Official Implementation of DE-DETR and DELA-DETR in "Towards Data-Efficient Detection Transformers"

Overview

DE-DETRs

By Wen Wang, Jing Zhang, Yang Cao, Yongliang Shen, and Dacheng Tao

This repository is an official implementation of DE-DETR and DELA-DETR in the paper Towards Data-Efficient Detection Transformers.

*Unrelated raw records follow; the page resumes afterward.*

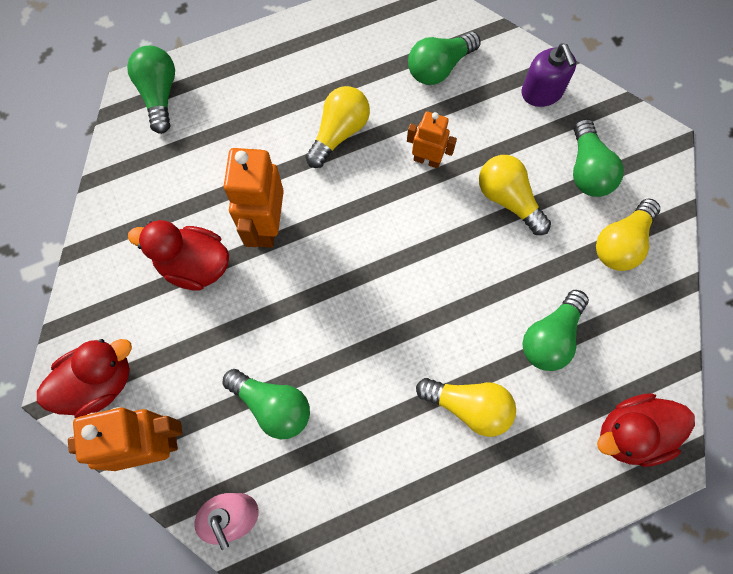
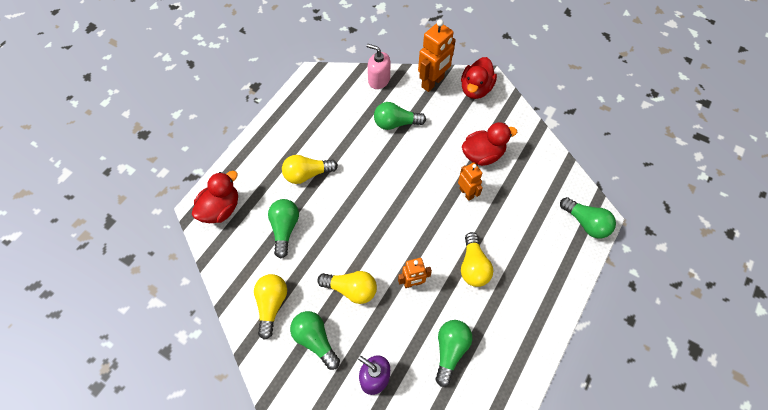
camera: 145 degrees right, 10 degrees down
(266, 226) = (466, 193): orange robot -> orange robot, size x0.60

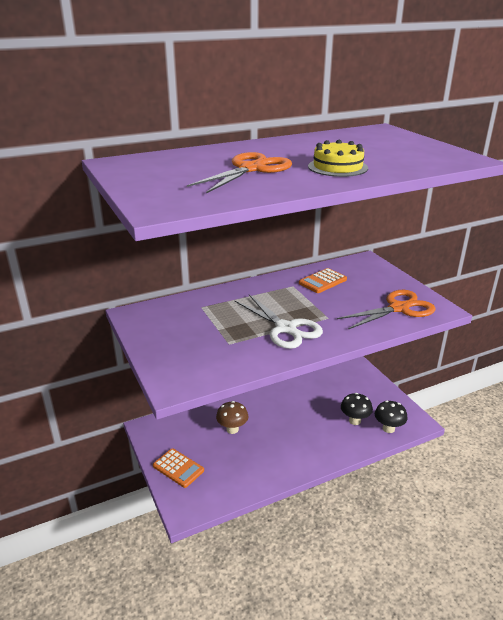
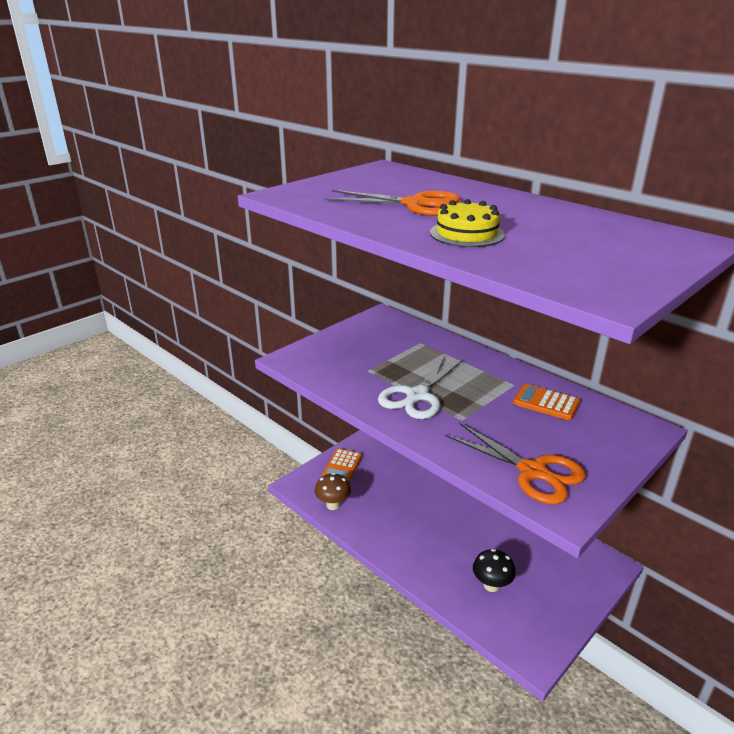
camera: 70 degrees right, 0 degrees up
(232, 429) = (411, 486): brown mushroom -> brown mushroom (333, 505)
(388, 428) = (499, 623): black mushroom -> none

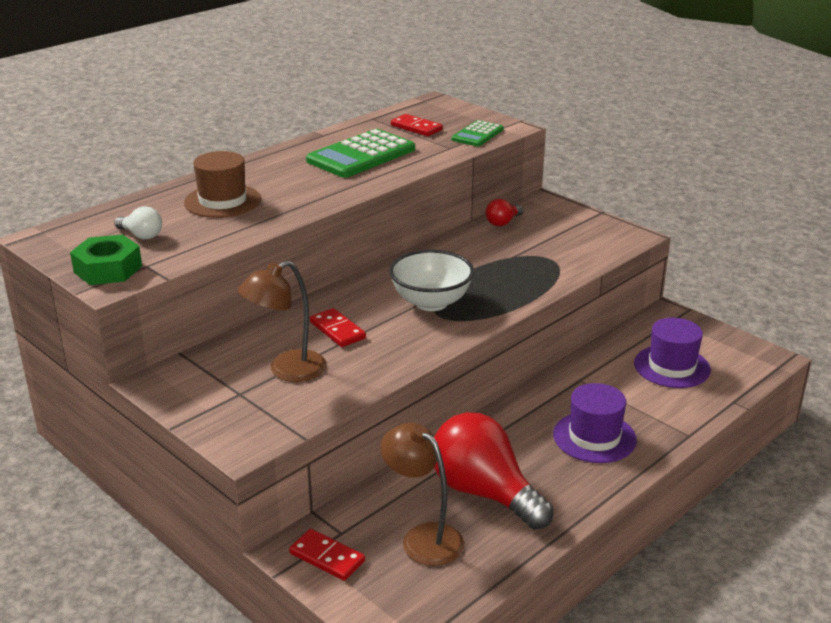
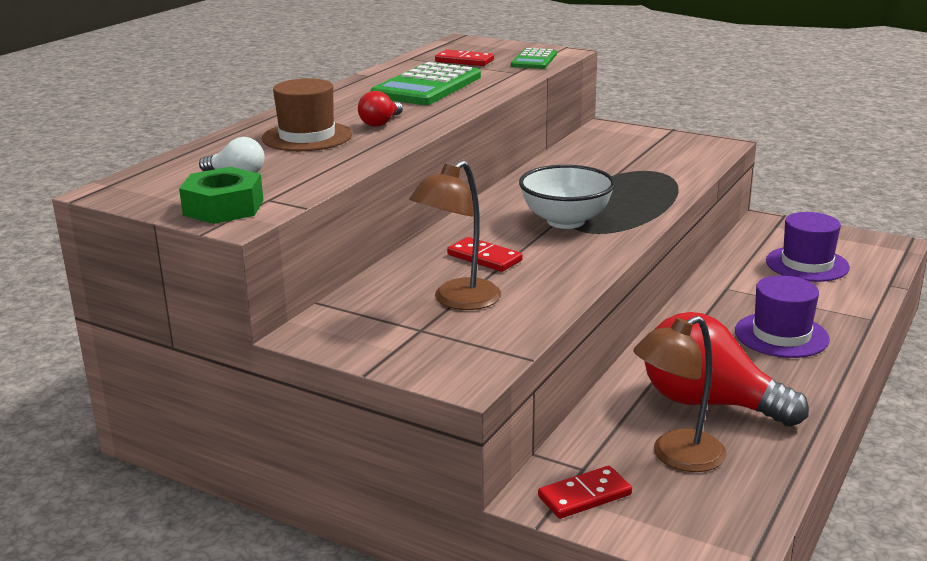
camera: 15 degrees left, 5 degrees down
(327, 557) = (585, 496): red domino -> red domino turned 45 degrees counterclockwise
(423, 537) = (677, 457): brown lamp -> brown lamp turned 60 degrees counterclockwise
(503, 222) = (581, 148): red light bulb -> red light bulb (380, 123)

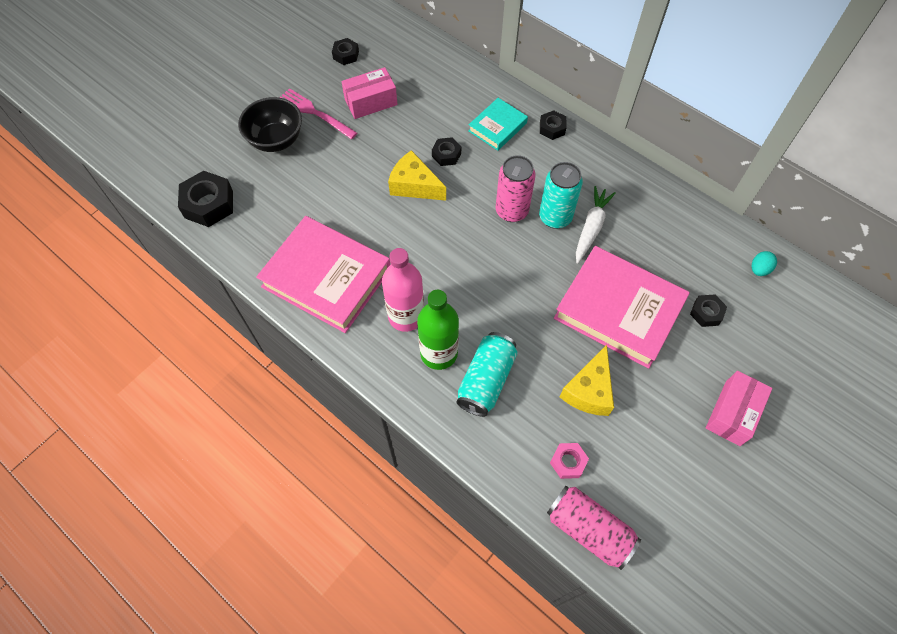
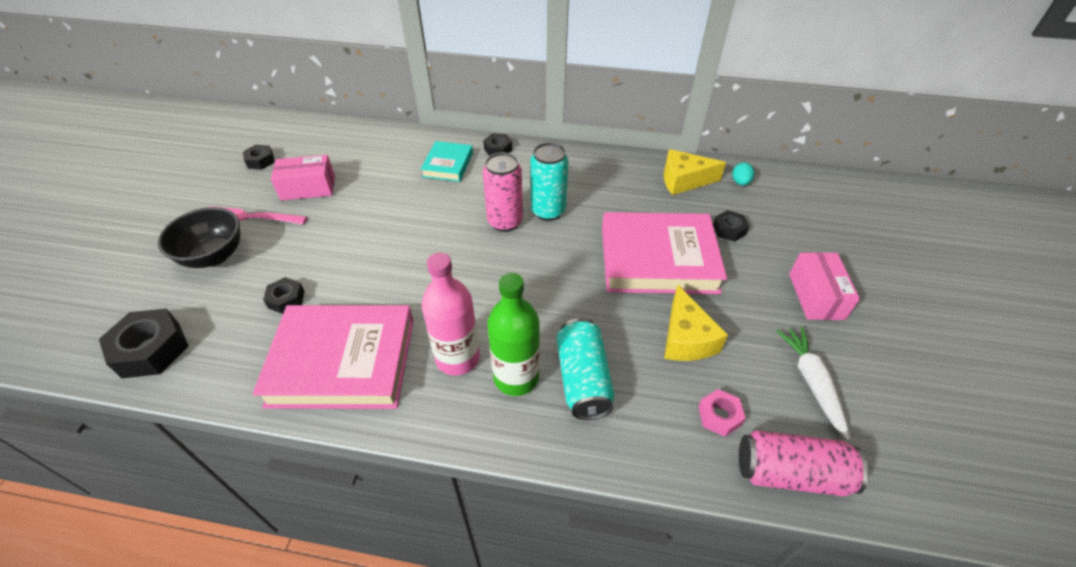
camera: 30 degrees left, 15 degrees down
(371, 102) = (308, 188): pink box -> pink box turned 45 degrees clockwise
(414, 185) = (394, 238): yellow cheese -> yellow cheese (684, 180)
(446, 155) = (412, 202): black nut -> black nut (286, 299)
(591, 227) = (585, 207): white carrot -> white carrot (811, 382)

For the implementation of DE-CondDETR and DELA-CondDETR, please refer to DE-CondDETR.

Introduction

TL; DR. We identify the data-hungry issue of existing detection transformers and alleviate it by simply alternating how key and value sequences are constructed in the cross-attention layer, with minimum modifications to the original models. Besides, we introduce a simple yet effective label augmentation method to provide richer supervision and improve data efficiency.

DE-DETR

Abstract. Detection Transformers have achieved competitive performance on the sample-rich COCO dataset. However, we show most of them suffer from significant performance drops on small-size datasets, like Cityscapes. In other words, the detection transformers are generally data-hungry. To tackle this problem, we empirically analyze the factors that affect data efficiency, through a step-by-step transition from a data-efficient RCNN variant to the representative DETR. The empirical results suggest that sparse feature sampling from local image areas holds the key. Based on this observation, we alleviate the data-hungry issue of existing detection transformers by simply alternating how key and value sequences are constructed in the cross-attention layer, with minimum modifications to the original models. Besides, we introduce a simple yet effective label augmentation method to provide richer supervision and improve data efficiency. Experiments show that our method can be readily applied to different detection transformers and improve their performance on both small-size and sample-rich datasets.

Label Augmentation

Main Results

The experimental results and model weights trained on Cityscapes are shown below.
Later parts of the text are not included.